The caged birds that inspired my 'Irish Times' debut
Connemara’s Walled Gardens: Clifden and Environs is by Gary Brow, a former surgeon, who, retiring to the west to grow vegetables for his family, was shown a “secret” walled garden in a local forest. With camera and maps, he explored dozens more among Connemara’s old estates, many still inviting a loving resurrection. (It costs €12 in hardback from connemarawalledgardens@ gmail.com.)
The Making of Meath describes a landscape that is anything but plain. Its high esker ridges, boglands and “kame and kettle” topography, legacies of the Ice Age, framed the early environment of Newgrange and Tara and the rise of Irish farming.
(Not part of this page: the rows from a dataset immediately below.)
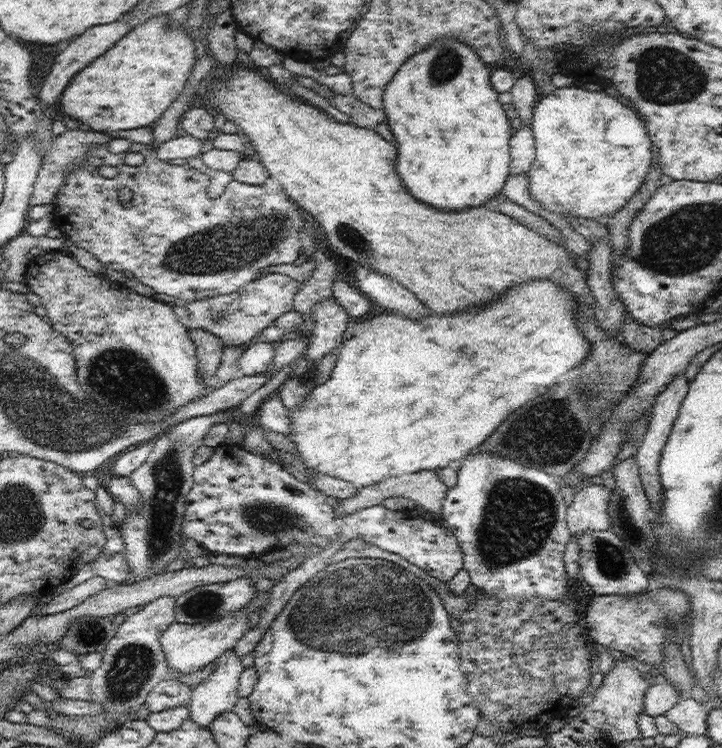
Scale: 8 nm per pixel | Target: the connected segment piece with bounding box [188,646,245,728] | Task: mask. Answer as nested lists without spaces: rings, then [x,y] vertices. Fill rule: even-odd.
[[[235,646],[221,654],[215,660],[213,671],[209,677],[199,685],[192,688],[191,699],[189,700],[189,717],[203,727],[208,727],[209,724],[223,712],[232,711],[239,698],[238,687],[239,678],[244,672],[244,664],[242,659],[236,654]]]

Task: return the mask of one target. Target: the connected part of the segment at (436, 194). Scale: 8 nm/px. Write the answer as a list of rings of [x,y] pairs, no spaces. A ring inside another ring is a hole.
[[[441,38],[408,58],[386,86],[383,94],[383,111],[387,116],[386,123],[389,125],[392,134],[396,136],[396,142],[398,142],[398,166],[396,166],[396,170],[399,177],[402,178],[401,181],[405,188],[410,191],[410,194],[414,194],[414,198],[417,198],[420,202],[426,202],[426,204],[436,206],[440,210],[461,211],[470,207],[482,206],[492,197],[502,192],[504,183],[510,175],[509,142],[513,132],[511,122],[506,118],[502,104],[498,102],[498,93],[491,85],[492,68],[465,42],[453,38]]]

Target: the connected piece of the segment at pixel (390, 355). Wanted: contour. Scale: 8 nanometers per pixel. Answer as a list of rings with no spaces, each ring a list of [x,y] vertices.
[[[537,278],[531,280],[530,284],[526,282],[526,286],[510,288],[498,302],[492,302],[490,306],[480,310],[465,308],[448,315],[429,313],[419,320],[412,320],[392,312],[375,316],[368,321],[368,328],[360,335],[344,340],[339,348],[331,378],[325,384],[316,386],[308,398],[300,403],[294,412],[290,412],[292,434],[289,439],[295,444],[295,450],[299,452],[301,460],[311,470],[351,482],[356,488],[374,487],[393,476],[418,471],[438,471],[451,462],[460,462],[468,455],[472,455],[473,451],[479,448],[480,444],[504,422],[508,414],[524,406],[528,400],[534,400],[538,394],[548,392],[548,388],[552,388],[564,372],[574,370],[576,366],[582,366],[586,362],[592,348],[577,325],[574,314],[574,308],[577,306],[574,306],[574,300],[569,290],[565,290],[547,278]]]

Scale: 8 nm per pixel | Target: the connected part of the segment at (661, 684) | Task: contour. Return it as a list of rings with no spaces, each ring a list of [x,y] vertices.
[[[661,677],[646,691],[643,712],[658,719],[680,700],[680,691],[666,678]]]

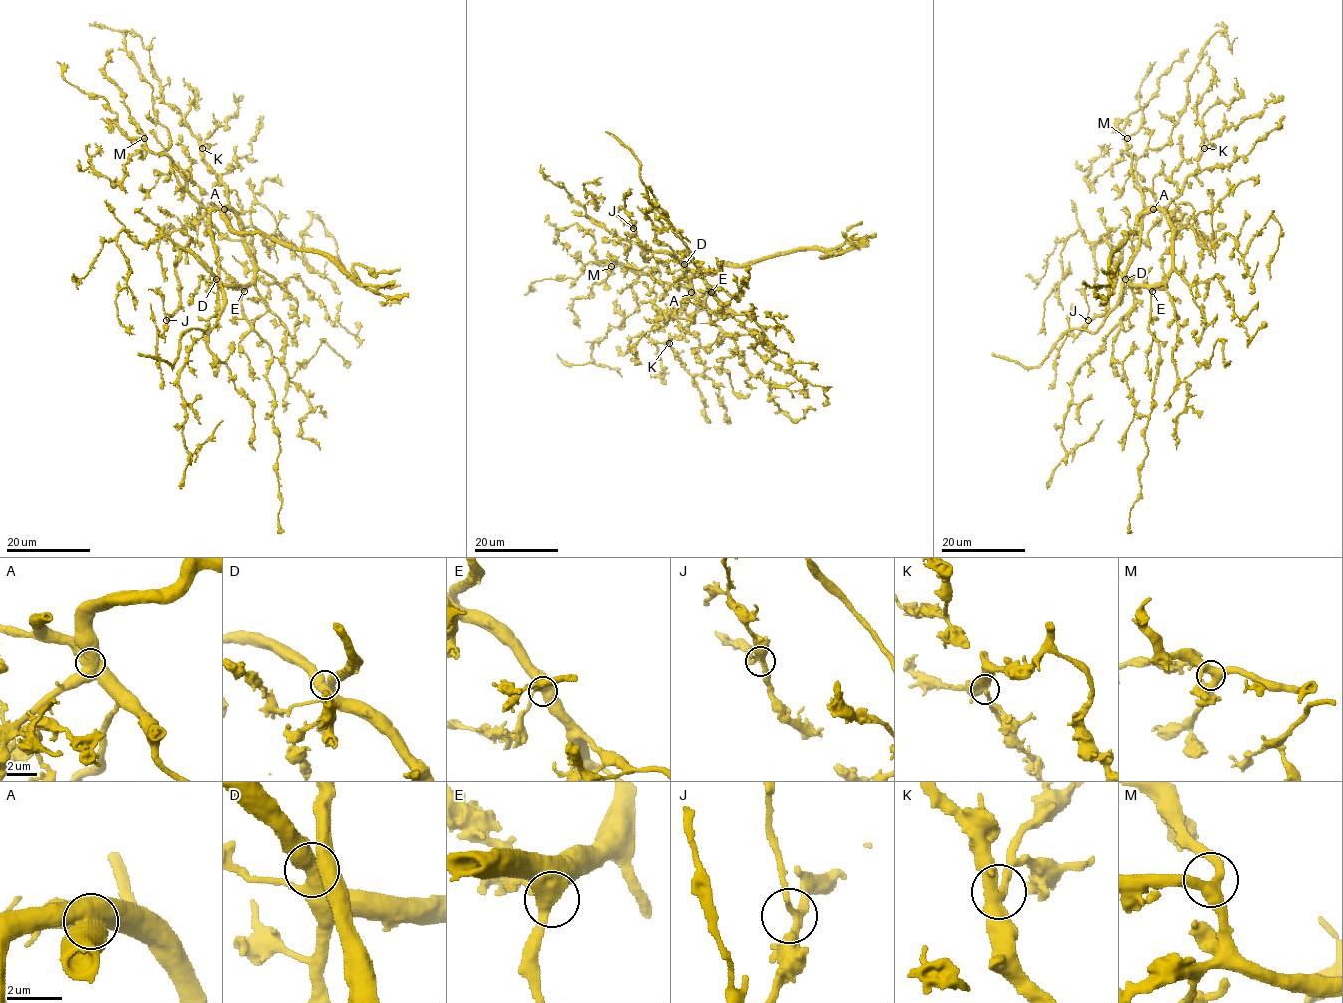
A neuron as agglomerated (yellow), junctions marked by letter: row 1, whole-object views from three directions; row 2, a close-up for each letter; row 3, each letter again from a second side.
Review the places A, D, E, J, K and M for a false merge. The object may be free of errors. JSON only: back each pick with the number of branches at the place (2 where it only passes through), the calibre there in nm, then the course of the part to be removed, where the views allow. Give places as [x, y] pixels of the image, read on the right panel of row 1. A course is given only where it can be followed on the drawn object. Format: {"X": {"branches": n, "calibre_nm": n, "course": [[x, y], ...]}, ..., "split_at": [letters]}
{"A": {"branches": 3, "calibre_nm": 700, "course": [[1153, 209], [1111, 253], [1113, 282], [1118, 265], [1111, 272], [1101, 269]]}, "split_at": ["A"]}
Its author, Robert Meehan, is an accomplished geologist and native of the county. (It costs €20 in hardback from Meath County Council.)
Habitats, species and biodiversity are given engaging form in Mayo’s Wild Things and Places, prepared by the county’s heritage officer, Deirdre Cunningham, An Taisce’s green-schools officer, Aisling Wheeler, and the artist Naomi McBride. (I edited it,and I introduce it.) Aimed first at schools and community groups, its guide to the local natural world should have wide appeal. (It costs €20 in paperback from Mayo County Council, email@example.com.)
In Co Tyrone, the teacher and wildlife enthusiast Stephen Colton is alert to every twitch of feather and leaf around his primary school in Dromore. Conversations with Nature collects warm and informative pieces he has written over the years, together with some spirited drawings.
He is also keen on folklore; I value his revelation of the origin of the phrase “pissed as a newt” – a reference not, it seems, to the amphibian but to the low tolerance for alcohol of the Inuit peoples of the Arctic. (It costs £8.99 in paperback from shops around Dromore and in Omagh.)
Eye on Nature Your observations and questions
On November 23rd I spotted a pair of well-fed waxwings feeding on cotoneaster berries in my garden. Is it unusual to see them this far west, and does this mean a hard winter?
Edel Ward Partree, Co Mayo
On November 24th a large flock of waxwings (about 30) visited my garden to gorge on red berries.
Mary Regan Greencastle, Co Donegal
Waxwings were seen in Kerry and Clare early in November. They move here from Scandinavia when berries are scarce there.
At low tide I watched common gulls dropping mussel shells on to the sea wall at Seapoint Dart station to break them open, as crows waited below, trying to rob the bounty. The juveniles were copying the adults but dropping them from too low a height to smash the shell.
Michael Walsh Dún Laoghaire, Co Dublin
At Doonbeg golf course, in Co Clare, I came across a stoat in a stand-off with four rooks. After a short while it retreated into dense cover, whereupon the rooks flew away.
John McMahon Clontarf, Dublin
I saw a male albino pheasant on the road near my home. It had completely white plumage and the distinctive red cheeks.